Dataset content>
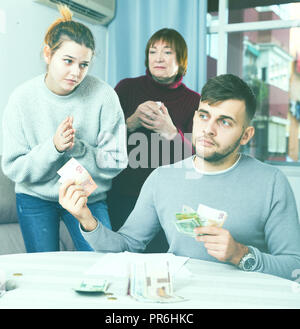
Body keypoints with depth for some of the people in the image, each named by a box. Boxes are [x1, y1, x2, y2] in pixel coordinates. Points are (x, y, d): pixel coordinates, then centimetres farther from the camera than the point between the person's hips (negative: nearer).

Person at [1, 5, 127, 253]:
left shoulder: (104, 96, -14)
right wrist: (53, 147, -26)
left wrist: (77, 147, -28)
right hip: (35, 197, 1)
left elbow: (116, 163, -12)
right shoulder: (22, 99, -11)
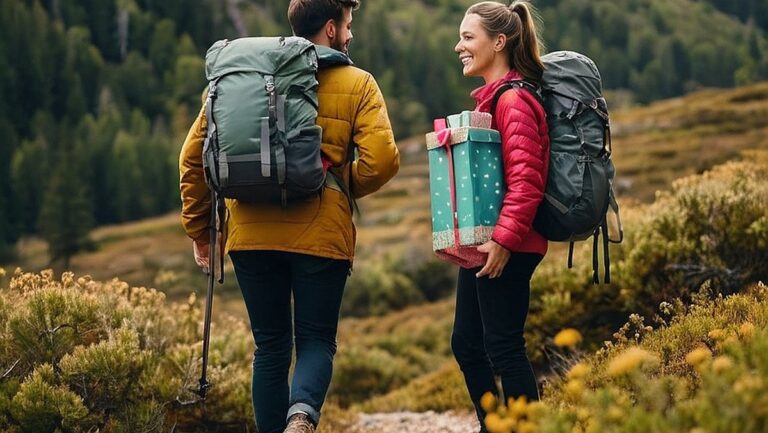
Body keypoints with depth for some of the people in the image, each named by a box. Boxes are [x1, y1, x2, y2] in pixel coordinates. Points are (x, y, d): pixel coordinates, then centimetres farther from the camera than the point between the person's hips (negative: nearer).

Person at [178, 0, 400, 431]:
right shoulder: (357, 83, 4)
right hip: (320, 233, -2)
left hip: (251, 232, 3)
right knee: (316, 340, 7)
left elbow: (194, 154, 9)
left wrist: (198, 229, 16)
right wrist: (343, 189, 11)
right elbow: (381, 160, -9)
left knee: (271, 345, 14)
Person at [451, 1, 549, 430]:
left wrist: (503, 239, -25)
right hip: (481, 245, 10)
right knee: (466, 343, 14)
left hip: (506, 249, -10)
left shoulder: (514, 101, -14)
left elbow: (526, 180, -22)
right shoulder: (491, 98, 16)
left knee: (503, 346, -6)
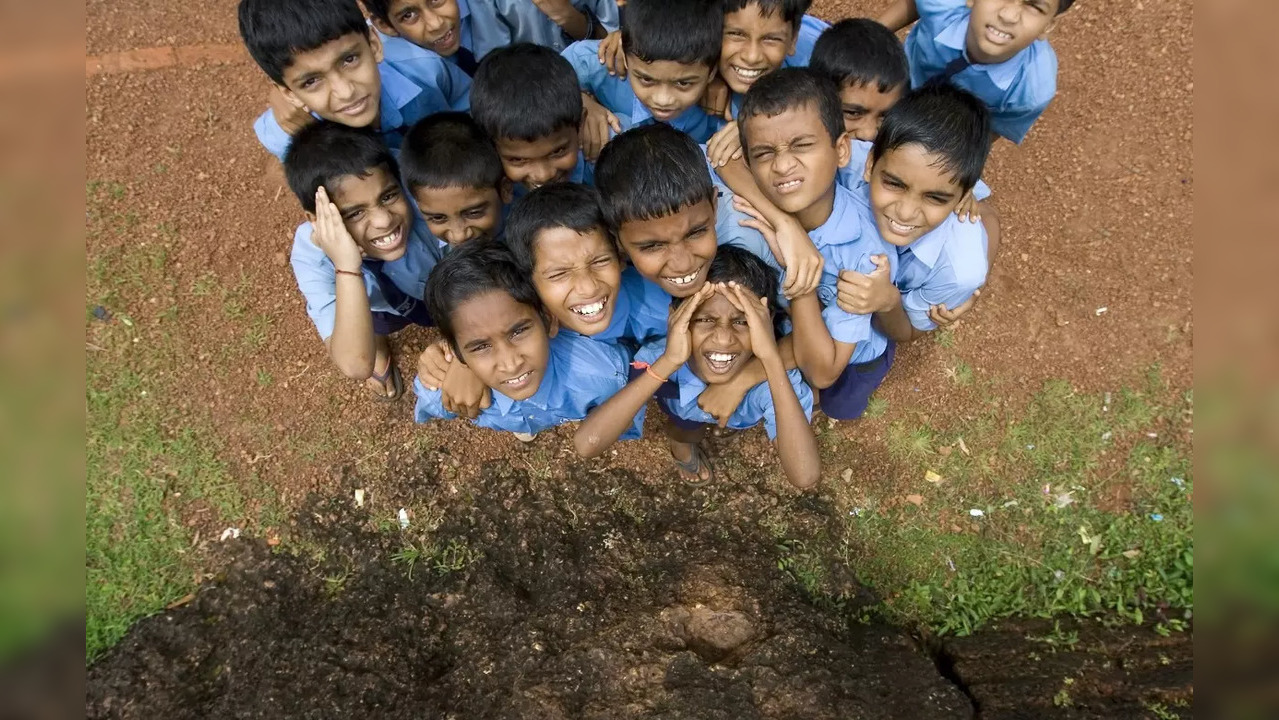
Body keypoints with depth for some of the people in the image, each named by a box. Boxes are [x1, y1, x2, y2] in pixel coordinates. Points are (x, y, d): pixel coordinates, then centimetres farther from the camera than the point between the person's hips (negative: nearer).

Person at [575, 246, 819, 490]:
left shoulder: (771, 373, -40)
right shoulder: (659, 356, -40)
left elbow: (804, 477, -54)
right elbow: (587, 444, -53)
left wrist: (772, 359, -59)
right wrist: (668, 361, -57)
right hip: (686, 425, 0)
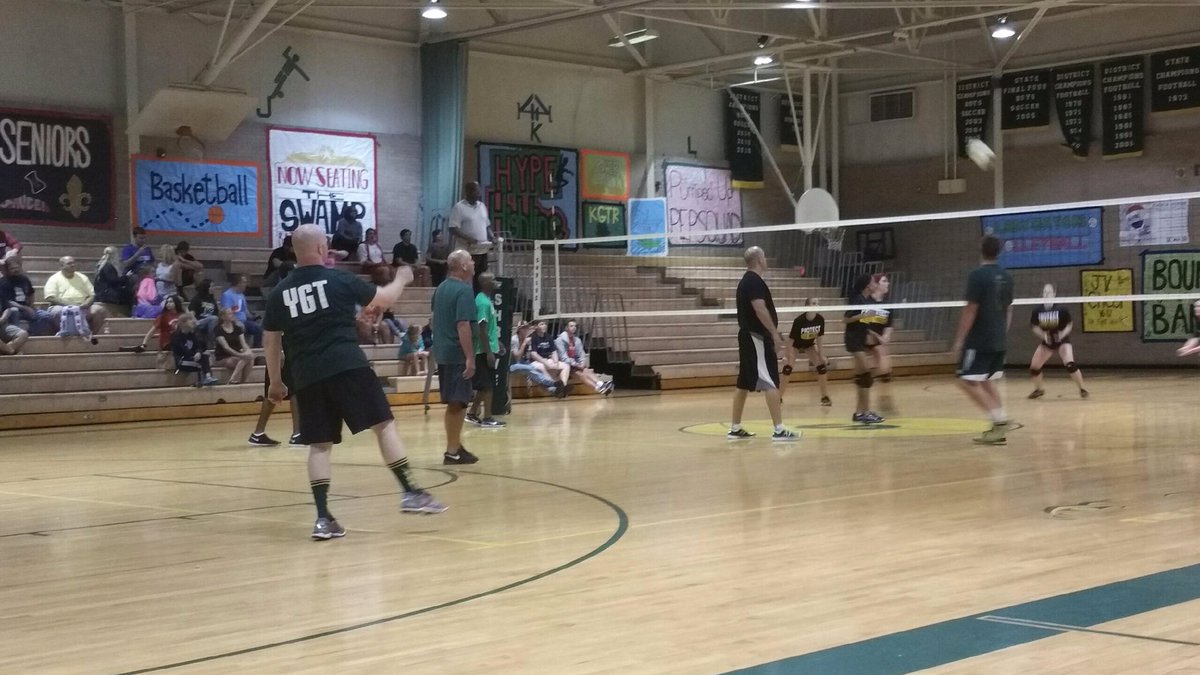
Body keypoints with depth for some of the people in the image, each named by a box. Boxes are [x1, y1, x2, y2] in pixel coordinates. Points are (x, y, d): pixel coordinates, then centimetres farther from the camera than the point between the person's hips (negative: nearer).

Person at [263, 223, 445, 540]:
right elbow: (385, 299, 12)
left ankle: (323, 518, 1)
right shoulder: (339, 279, 2)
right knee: (384, 425, 3)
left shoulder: (279, 292, 10)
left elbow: (271, 341, 15)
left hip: (307, 376, 4)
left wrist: (276, 382, 26)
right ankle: (410, 493, -1)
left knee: (319, 445, 8)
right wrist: (401, 280, 33)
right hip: (347, 366, -4)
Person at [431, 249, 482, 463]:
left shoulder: (441, 288, 13)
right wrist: (470, 357, -24)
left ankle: (455, 445, 25)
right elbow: (463, 325, -23)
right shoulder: (464, 290, -15)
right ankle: (452, 451, -2)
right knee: (457, 403, -4)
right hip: (458, 354, -9)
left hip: (443, 353, 9)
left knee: (454, 403, 17)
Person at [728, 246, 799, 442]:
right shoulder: (755, 281, -13)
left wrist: (772, 332, 24)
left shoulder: (745, 281, 18)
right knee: (771, 383, -12)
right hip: (757, 337, -11)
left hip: (748, 336, 11)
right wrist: (774, 333, -23)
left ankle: (735, 428, 16)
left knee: (744, 383, 13)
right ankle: (779, 429, -15)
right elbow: (760, 309, -24)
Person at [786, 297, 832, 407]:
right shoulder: (799, 320, -33)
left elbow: (819, 339, -9)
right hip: (796, 345, -4)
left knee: (822, 366, -9)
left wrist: (822, 355, -9)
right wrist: (789, 356, -27)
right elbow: (791, 339, -26)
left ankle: (825, 397, 0)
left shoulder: (820, 320, -21)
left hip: (809, 345, 4)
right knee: (788, 368, -18)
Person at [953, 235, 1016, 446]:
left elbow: (971, 310, -15)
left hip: (979, 340, -8)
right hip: (999, 341, 8)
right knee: (987, 381, 17)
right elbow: (1008, 309, 16)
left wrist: (959, 339, -11)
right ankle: (1000, 427, 12)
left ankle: (1000, 420, -13)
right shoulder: (1006, 276, 9)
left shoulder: (978, 275, -13)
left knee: (968, 381, -5)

Assignment> Once the pictures are set aside, write out the entries verbatim.

Exercise result>
Body keypoints with depth for some of the people in the image, each named by a box. Boxes are [x1, y1, x2, y2] in pixel coordinates. Points are (x, y, d): pixel coordinates, then centimetres farther from the camera than the point between the person's hips (negative: nearer).

Person at [1, 5, 127, 253]:
left shoulder: (104, 96, -14)
right wrist: (53, 147, -26)
left wrist: (77, 147, -28)
right hip: (35, 197, 1)
left elbow: (116, 163, -12)
right shoulder: (22, 99, -11)
Body keypoints with depth for some of the people in the image, each named by a box. Boxes are [x1, y1, x2, y2] in pixel coordinates. Points are (x, y, d): pixel coordinates, then centimetres farther from the camera than the point between the person's hips (negative: nearer).

Person at [178, 0, 400, 431]:
right shoulder: (357, 83, 4)
right hip: (320, 233, -2)
left hip: (251, 232, 3)
right knee: (316, 340, 7)
left elbow: (194, 154, 9)
left wrist: (198, 229, 16)
right wrist: (343, 189, 11)
right elbow: (381, 160, -9)
left knee: (271, 345, 14)
Person at [451, 1, 549, 430]:
left wrist: (503, 239, -25)
right hip: (481, 245, 10)
right knee: (466, 343, 14)
left hip: (506, 249, -10)
left shoulder: (514, 101, -14)
left elbow: (526, 180, -22)
right shoulder: (491, 98, 16)
left knee: (503, 346, -6)
Body keypoints with depth for some of the people in the image, each named by a box. Boxes are [x1, y1, x2, y2] in pixel coordinates. Points are (x, y, d): pixel coordinates, then centimetres farther from the camera than the point between the person's hips (negative: nearer).

Person at [575, 246, 819, 490]:
left shoulder: (771, 373, -40)
right shoulder: (659, 356, -40)
left elbow: (804, 477, -54)
right elbow: (587, 444, -53)
left wrist: (772, 359, -59)
right wrist: (668, 361, -57)
right hip: (686, 425, 0)
Body keypoints with depth for some of the people in the image, each named by a box. Boxes are [x1, y1, x2, y2] in pixel coordinates. Points are (x, y, d): pixel coordinates, then centimetres farther from the camera than the point between the person's hips (negative: nearer).

Person at [263, 223, 445, 540]:
right elbow: (385, 299, 12)
left ankle: (323, 518, 1)
right shoulder: (339, 279, 2)
right knee: (384, 425, 3)
left shoulder: (279, 292, 10)
left elbow: (271, 341, 15)
left hip: (307, 376, 4)
left wrist: (276, 382, 26)
right ankle: (410, 493, -1)
left knee: (319, 445, 8)
right wrist: (401, 280, 33)
right hip: (347, 366, -4)
Person at [431, 249, 482, 463]:
left shoulder: (441, 288, 13)
right wrist: (470, 357, -24)
left ankle: (455, 445, 25)
right elbow: (463, 325, -23)
right shoulder: (464, 290, -15)
right ankle: (452, 451, -2)
right knee: (457, 403, -4)
right hip: (458, 354, -9)
left hip: (443, 353, 9)
left knee: (454, 403, 17)
Person at [728, 246, 799, 442]:
right shoulder: (755, 281, -13)
left wrist: (772, 332, 24)
left shoulder: (745, 281, 18)
right knee: (771, 383, -12)
right hip: (757, 337, -11)
left hip: (748, 336, 11)
right wrist: (774, 333, -23)
left ankle: (735, 428, 16)
left knee: (744, 383, 13)
right ankle: (779, 429, -15)
right elbow: (760, 309, -24)
Person at [786, 297, 832, 407]:
right shoulder: (799, 320, -33)
left elbow: (819, 339, -9)
right hip: (796, 345, -4)
left knee: (822, 366, -9)
left wrist: (822, 355, -9)
right wrist: (789, 356, -27)
right elbow: (791, 339, -26)
left ankle: (825, 397, 0)
left shoulder: (820, 320, -21)
left hip: (809, 345, 4)
right knee: (788, 368, -18)
Person at [953, 235, 1016, 446]:
left elbow: (971, 310, -15)
left hip: (979, 340, -8)
right hip: (999, 341, 8)
right knee: (987, 381, 17)
right elbow: (1008, 309, 16)
left wrist: (959, 339, -11)
right ankle: (1000, 427, 12)
left ankle: (1000, 420, -13)
right shoulder: (1006, 276, 9)
left shoulder: (978, 275, -13)
left knee: (968, 381, -5)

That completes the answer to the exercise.